When you say bamboo, are referring to an actual species of bamboo, or so called lucky bamboo (_Dracaena sanderiana_, not a true species of bamboo)?  I'm just curious because true bamboo species grow like mad and wouldn't really be manageable in a vivarium, whereas _Dracaena sanderiana _is very common and of a more managable size.


----------



## BobGrill (Aug 31, 2011)

Shrike said:


> When you say bamboo, are referring to an actual species of bamboo, or so called lucky bamboo (_Dracaena sanderiana_, not a true species of bamboo)?  I'm just curious because true bamboo species grow like mad and wouldn't really be manageable in a vivarium, whereas _Dracaena sanderiana _is very common and of a more managable size.

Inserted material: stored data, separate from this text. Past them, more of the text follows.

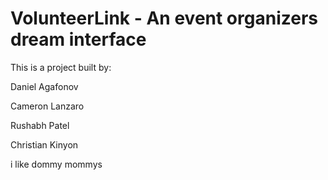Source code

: # VolunteerLink - An event organizers dream interface

This is a project built by:

Daniel Agafonov

Cameron Lanzaro

Rushabh Patel

Christian Kinyon

i like dommy mommys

That is what I was asking about, yes.


----------



## spydrhunter1 (Sep 2, 2011)

Lucky Bamboo (Dracaena sanderiana) is poisonous to many animals it contains alkaloids, saponins, and resin.


----------



## BobGrill (Sep 2, 2011)

Someone recently uploaded a pic of their Avic's enclosure which included this bamboo in it in the galleries. The bamboo I'm talking about is sold at petsmart and is used for both reptile terrariums and fish aquariums so obviously they pose no harm to the animals.


----------



## J Morningstar (Sep 3, 2011)

It's not true that they (petsmart plants) are obviously harmless, they are just for sale as you'd use them. They could be very harmful to a millipede or something but not a spider for the spider won't eat them, on the other hand if a cricket you put in chooses to eat the plant and ThEN your spider eats the cricket,  that could cause some problems.


----------



## BobGrill (Sep 3, 2011)

well I guess it's a risk, but I've used live plants before and never had any issues such as those.

Dracaena is the family that this bamboo type belongs too.


----------